** Opening Material for this exercise block **
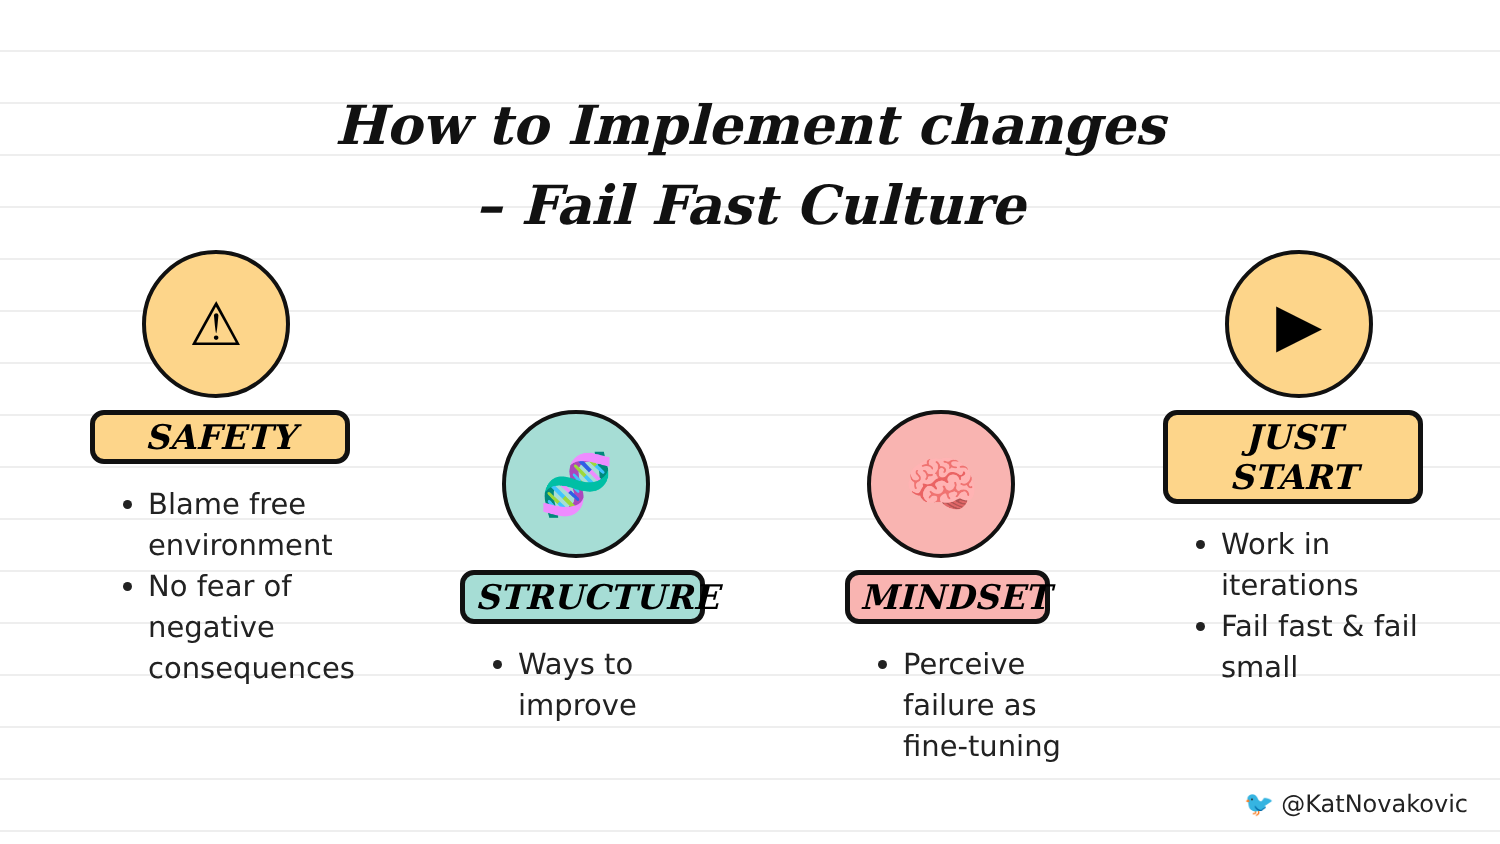How to Implement changes
– Fail Fast Culture
⚠
SAFETY
Blame free environment
No fear of negative consequences
🧬
STRUCTURE
Ways to improve
🧠
MINDSET
Perceive failure as fine-tuning
▶
JUST START
Work in iterations
Fail fast & fail small
🐦 @KatNovakovic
** Closing Material for this exercise block **
### Problem to work on
Your reply should hold only the records, duplicated exactly, without any image.

### Answer for the task
How to Implement changes
– Fail Fast Culture
⚠
SAFETY
Blame free environment
No fear of negative consequences
🧬
STRUCTURE
Ways to improve
🧠
MINDSET
Perceive failure as fine-tuning
▶
JUST START
Work in iterations
Fail fast & fail small
🐦 @KatNovakovic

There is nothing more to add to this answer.